Jutting out into the bay off the northern coast of Brittany is the Ile de Bréhat. It’s hardly one island at all, more a ragged archipelago of spits of rock – treacherous for sailors – with two inhabited like conjoined twins. No cars are allowed, the pedestrian roadways are sparsely peopled by cyclists – the silence is deafening – raucous seabirds fracture the peace while dark cormorants sit broodingly on the rocks. This is Celtic country – the missionaries arrived here before taming the wild Irish a few hundred kilometres north. The landscape is harsh but forgiving – a gentle microclimate where in summer agapanthus usually native to South Africa grows wild and rhododendrons bloom in supreme, luxurious abundance. The land yields its fruit, wild plums, figs and herbs can be picked as they ripen beside the pathways. The houses are sturdily built of pink and grey granite – some with walls over two feet thick – standing stubbornly for three hundred years or more against the wild weather from the sea. The western sun catches the pink-tinged walls as it falls below the horizon, its last traces illuminating sailboats heading for home in the evening light.

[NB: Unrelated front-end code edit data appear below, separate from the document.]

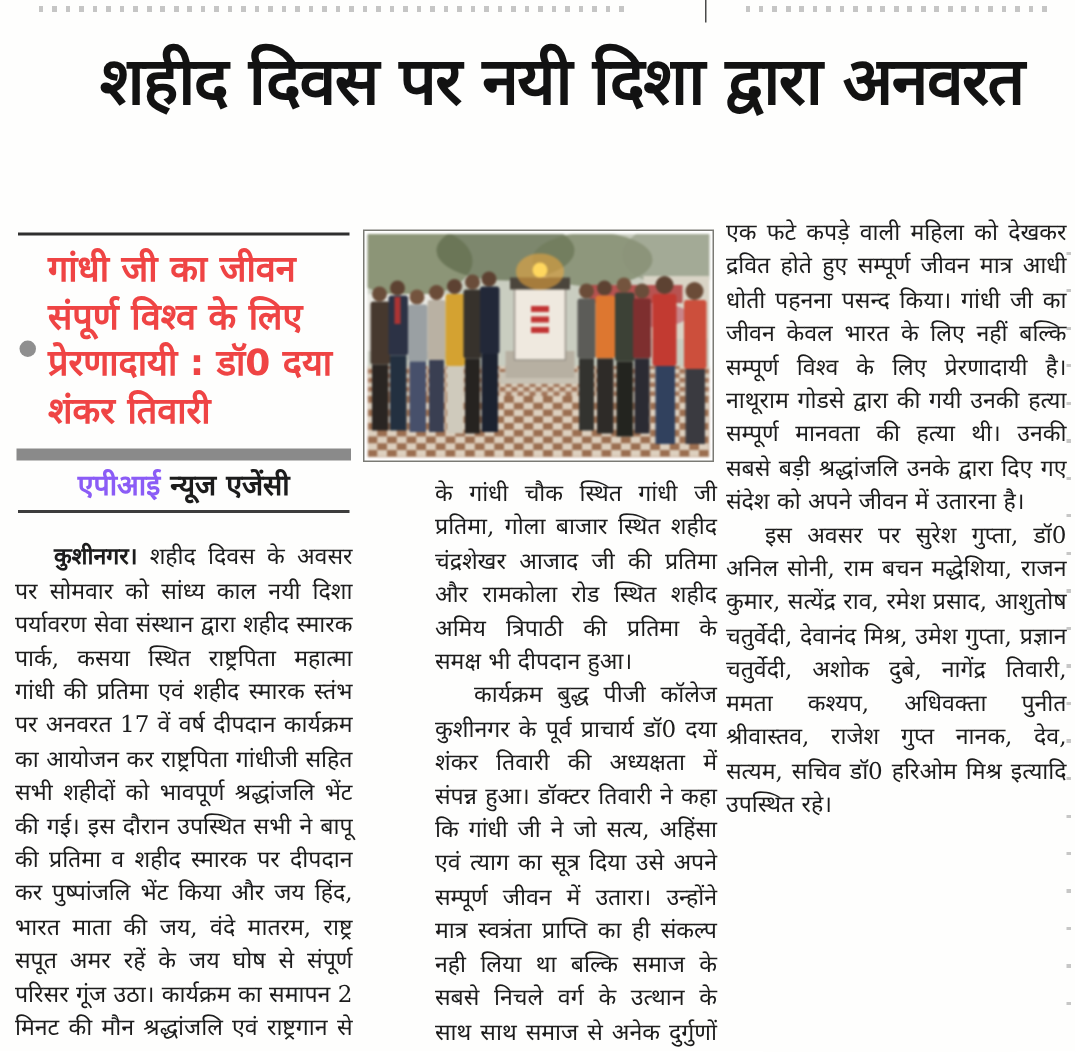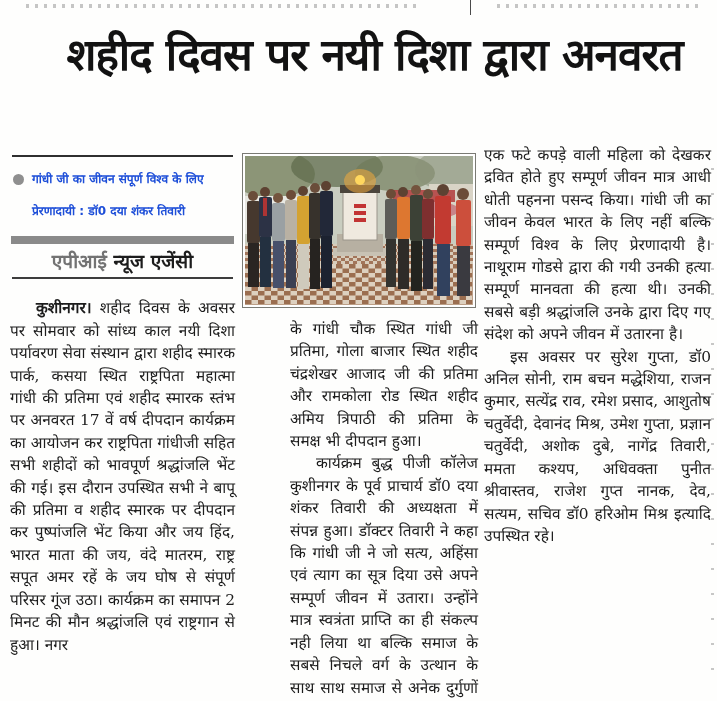--- a/index.html
+++ b/index.html
@@ -21,28 +21,28 @@
     font-weight:700;font-size:44px;line-height:56px;color:#121212;letter-spacing:-1px;
   }
 
   
   .col{position:absolute;font-size:15.4px;line-height:22.4px;text-align:justify;}
   .col1{left:10px;top:155px;width:225px;}
   .col2{left:242px;top:153px;width:236px;}
   .col3{left:484px;top:144px;width:227px;}
 
   .subhead-rule{border-top:2px solid #2f2f2f;margin:0 2px 7px 2px;}
-  .subhead{display:flex;font-weight:700;font-size:12px;line-height:31.5px;
-    text-align:left;font-family:"DejaVu Sans","Liberation Sans",sans-serif;color:#1d4ed8;}
+  .subhead{display:flex;font-weight:700;font-size:24px;line-height:31.5px;
+    text-align:left;font-family:"DejaVu Sans","Liberation Sans",sans-serif;color:#ef4444;align-items:center;}
   .bullet{flex:none;width:11px;height:11px;border-radius:50%;background:#8f8f8f;margin:10px 8px 0 3px;}
   .gray-bar{height:8px;background:#8a8a8a;margin:9px 1px 0 1px;}
   .byline{margin:4px 2px 0 2px;padding:2px 0 5px 0;text-align:center;
     font-family:"DejaVu Sans","Liberation Sans",sans-serif;
     font-weight:700;font-size:19px;border-bottom:2px solid #3d3d3d;}
-  .byline .accent{color:#737373;}
+  .byline .accent{color:#8b5cf6;}
   .bodytext{margin-top:18px;}
   .lead{font-weight:700;}
   .indent{text-indent:26px;}
   p{margin:0;}
 
   
   .photo-frame{width:234px;height:155px;border:1px solid #7a7a74;background:#fff;
     padding:2px;box-sizing:border-box;}
   .photo-frame svg{display:block;width:228px;height:149px;filter:blur(.6px);}
   .col2 .bodytext{margin-top:10px;margin-left:48px;}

I am the guest of a child psychiatrist and autism expert and his Czech wife, calm as a Madonna, with sundry relatives and children who are numerous but strangely effacing – their presence hardly ruffles one’s concentration. The public boat travels to the mainland a few times a day to scoop up tourists, chattering like starlings; I arrived too late so my passage was an exhilarating fifteen minute ride at dusk in my host’s speedboat. Eschewing the delights – excellent as they undoubtedly might be – of the small but well-stocked supermarket in the tourist south of the island, our host puts dinner on the table the old-fashioned way, with rod and line, so tonight we have Brittany oysters, sea bass , lobster and barbecued octopus. However shall I bear it.
The French either go on holiday for all of July or all of August and changeover day is usually like the seventh circle of hell. Traffic, however, was kind enough to allow a stopover at Mont St Michel, which has been a place of pilgrimage in adoration of the archangel and field commander of the heavenly host, not least because it resisted all English attempts to conquer it during the Hundred Years War, for which, no doubt, the perfidious Papists were grateful for centuries afterwards, believing the English with their superior firepower to be the devil incarnate. Some still do, I imagine. The image is of the ‘other’ St Michael’s, Coventry Cathedral, where my young voice once soared in the chancel and Epstein’s masterpiece tramples Beelzebub underfoot. Nice.